Records for the task:
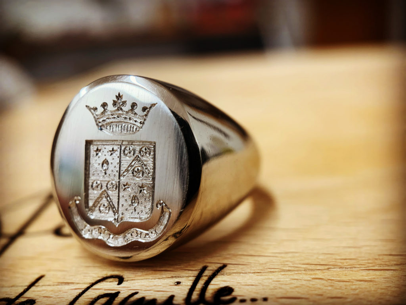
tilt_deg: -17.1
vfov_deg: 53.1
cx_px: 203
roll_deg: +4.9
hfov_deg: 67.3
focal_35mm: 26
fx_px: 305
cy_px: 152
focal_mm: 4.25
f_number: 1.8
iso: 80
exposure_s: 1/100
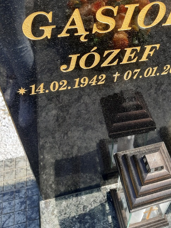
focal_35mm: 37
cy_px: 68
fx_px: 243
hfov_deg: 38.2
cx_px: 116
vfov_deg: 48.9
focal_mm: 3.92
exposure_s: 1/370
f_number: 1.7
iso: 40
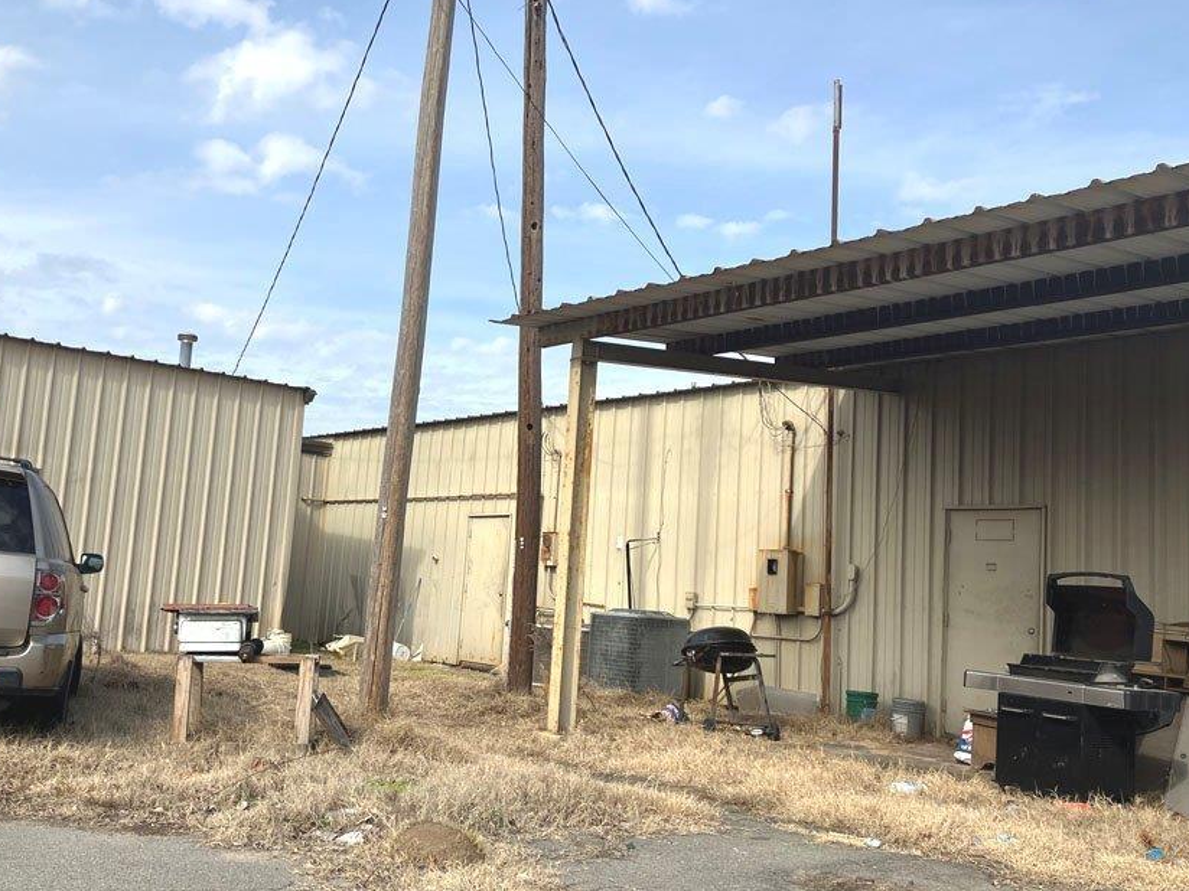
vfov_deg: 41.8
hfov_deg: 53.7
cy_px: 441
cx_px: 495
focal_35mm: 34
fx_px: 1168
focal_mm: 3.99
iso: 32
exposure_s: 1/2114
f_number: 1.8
--
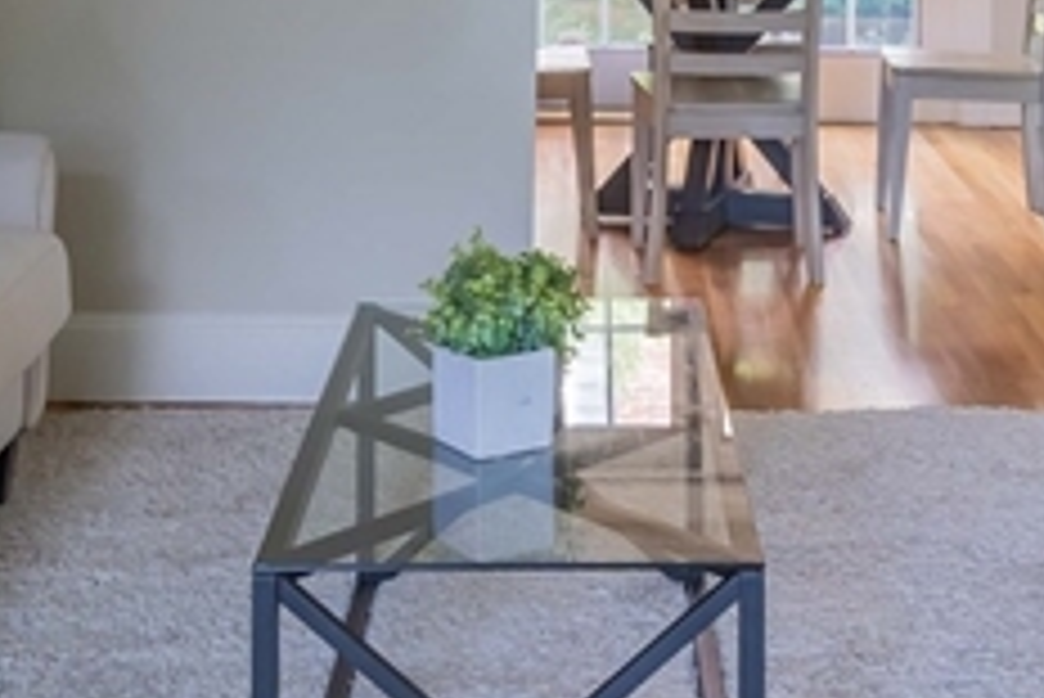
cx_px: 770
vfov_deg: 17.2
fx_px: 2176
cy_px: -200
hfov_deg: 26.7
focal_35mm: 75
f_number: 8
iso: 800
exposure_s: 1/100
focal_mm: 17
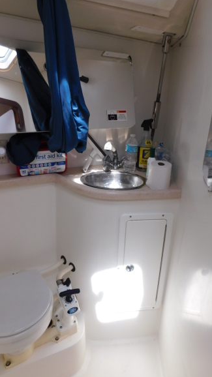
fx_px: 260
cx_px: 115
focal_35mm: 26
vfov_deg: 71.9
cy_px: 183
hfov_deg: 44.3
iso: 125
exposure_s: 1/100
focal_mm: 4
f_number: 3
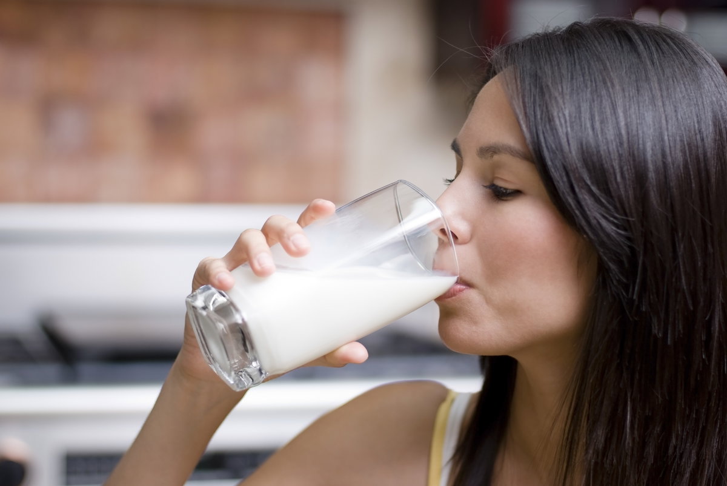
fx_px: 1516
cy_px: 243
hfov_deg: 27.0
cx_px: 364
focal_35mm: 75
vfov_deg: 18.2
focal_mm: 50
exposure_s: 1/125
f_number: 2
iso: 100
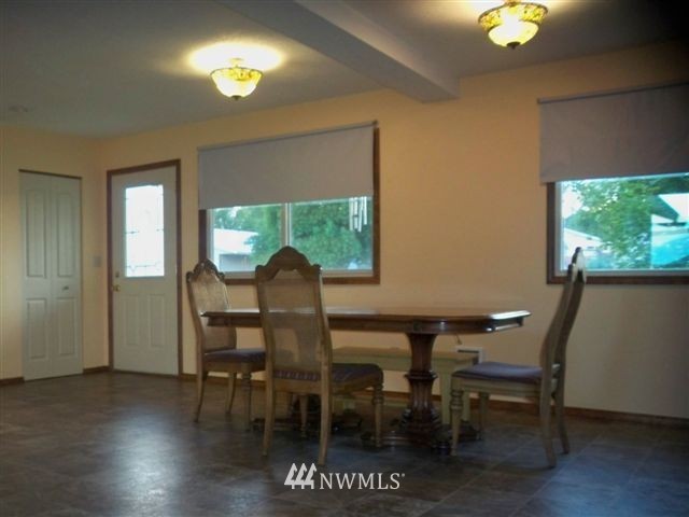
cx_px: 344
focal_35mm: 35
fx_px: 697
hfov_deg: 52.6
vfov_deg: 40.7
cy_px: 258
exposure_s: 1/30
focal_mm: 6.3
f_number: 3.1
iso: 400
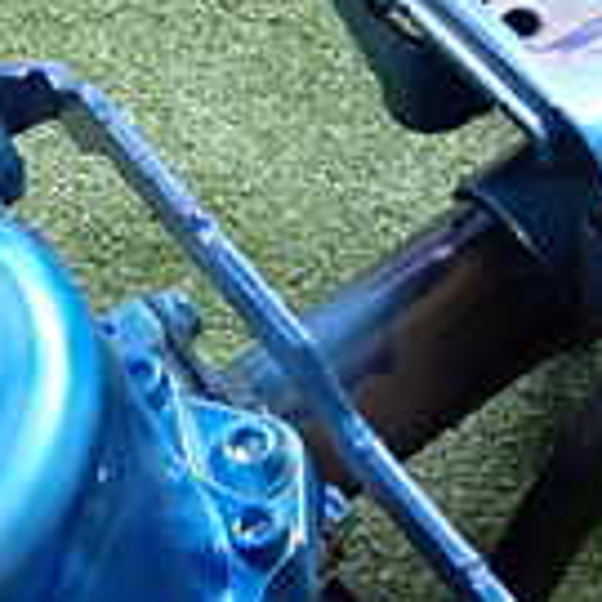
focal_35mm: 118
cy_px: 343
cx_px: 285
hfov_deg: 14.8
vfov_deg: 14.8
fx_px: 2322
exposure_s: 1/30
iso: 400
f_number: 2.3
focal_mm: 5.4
* * *
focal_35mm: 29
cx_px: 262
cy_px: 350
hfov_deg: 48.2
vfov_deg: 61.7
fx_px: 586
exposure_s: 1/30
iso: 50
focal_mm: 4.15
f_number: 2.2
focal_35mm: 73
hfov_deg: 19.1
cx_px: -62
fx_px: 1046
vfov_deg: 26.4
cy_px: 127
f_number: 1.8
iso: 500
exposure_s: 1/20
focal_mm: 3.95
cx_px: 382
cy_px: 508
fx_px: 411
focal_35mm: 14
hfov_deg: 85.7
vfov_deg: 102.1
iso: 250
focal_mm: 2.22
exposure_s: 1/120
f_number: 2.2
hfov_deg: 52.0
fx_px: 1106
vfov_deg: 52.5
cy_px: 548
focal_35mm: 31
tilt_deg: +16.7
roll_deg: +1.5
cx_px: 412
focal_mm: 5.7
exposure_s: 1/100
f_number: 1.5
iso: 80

Exercise requirements:
What to print is the stretch of entries from the line with "hfov_deg: 44.3" up to and including the line with "focal_mm: 5.4". Please print it exactly and leave out the pictures.

Problem solution:
hfov_deg: 44.3
iso: 125
exposure_s: 1/100
focal_mm: 4
f_number: 3
fx_px: 1516
cy_px: 243
hfov_deg: 27.0
cx_px: 364
focal_35mm: 75
vfov_deg: 18.2
focal_mm: 50
exposure_s: 1/125
f_number: 2
iso: 100
cx_px: 344
focal_35mm: 35
fx_px: 697
hfov_deg: 52.6
vfov_deg: 40.7
cy_px: 258
exposure_s: 1/30
focal_mm: 6.3
f_number: 3.1
iso: 400
focal_35mm: 118
cy_px: 343
cx_px: 285
hfov_deg: 14.8
vfov_deg: 14.8
fx_px: 2322
exposure_s: 1/30
iso: 400
f_number: 2.3
focal_mm: 5.4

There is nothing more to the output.